Tout ce qui rappelle la beauté, la bonté, la vérité et l’amour déplaît au cœur corrompu, envieux et hai­neux de la nature déchue; il n’y voit rien de beau et de désirable, et n’y est pas attiré. Notre Seigneur exprima cela on ne peut mieux, quand il dit: ,,Qui­conque fait le mal hait la lumière et ne vient point à la lumière, de peur que ses oeuvres ne soient dévoilées”. — Jean 3: 19, 20.

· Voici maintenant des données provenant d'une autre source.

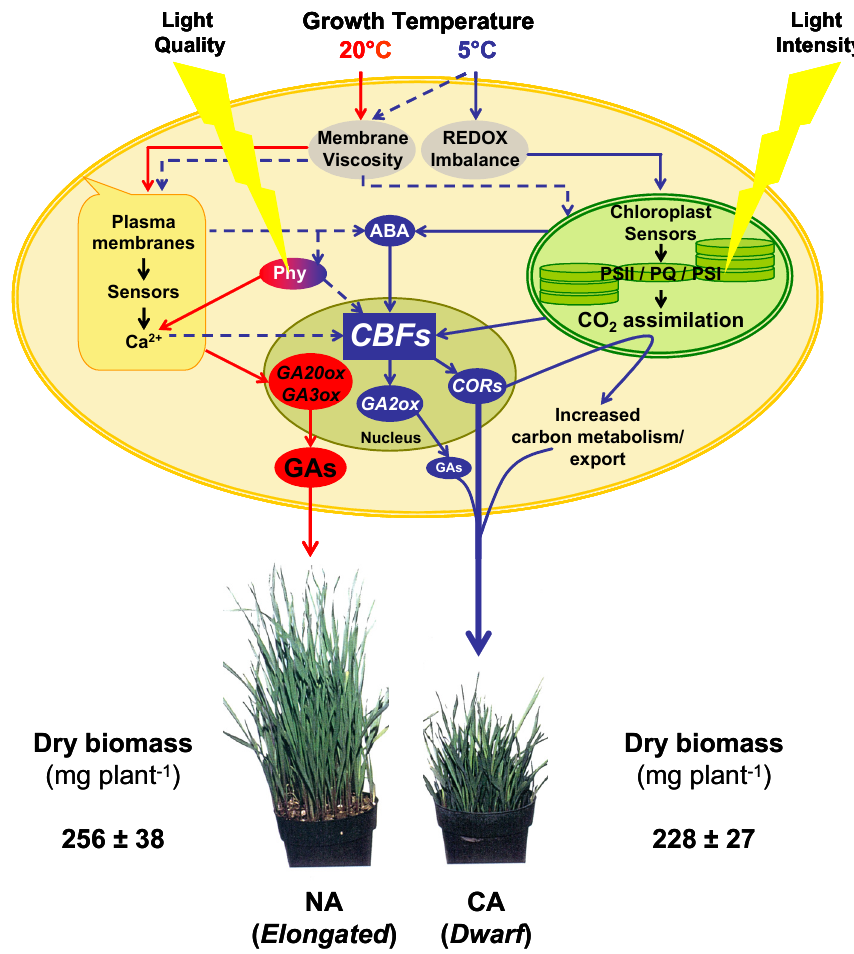
Figure 3. CBFs as integrators of cold acclimation: a schematic model of plant responses to growth temperature of 20 °C and 5 °C (see text for details). ABA—abscisic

Nous voyons encore plus loin une illustration de ce fait qu’un mauvais cœur peut quelquefois haïr et dé­daigner une noble contenance, une aimable personne, non seulement en ce que notre cher Rédempteur fut de cette sorte méprisé par ceux qui crièrent: ,,Cru­cifie-le !“ mais aussi en ce qui se passa chez certains de ses imitateurs, Nous pourrions rappeler des cas de martyre en faveur de la vérité; combien l’influence, pourtant attendrissante, de la tenue de ceux qui pou­vaient regarder au delà de leurs propres souffrances et prier pour ceux qui les torturaient fut faible. Il est dit d’Etienne, le premier martyr chrétien, que son visage fut tellement beau et radieux qu’il était com­parable à celui d’un ange: ,,Tous ceux qui étaient assis dans le conseil ayant arrêté les yeux sur lui, virent son visage comme un visage d’ange” (Actes 6:15). Et néanmoins, à cause de la dureté de leur cœur, loin d’aimer son visage angélique, qui l’était bien moins que celui du Maître, et au lieu de prêter l’oreille à ses paroles merveilleuses — mais bien moins merveilleuses aussi que celles du Grand Docteur: ,,Ils se bouchèrent les oreilles et se précipitèrent sur lui d’un commun accord…, et ils lapidèrent Etienne ;“ comme ils crièrent à Pilate de crucifier le Seigneur de gloire.

Oui, ,”toute s a personne est délicieuse !“ Il est tout amour — Cant. 5 16 (L.).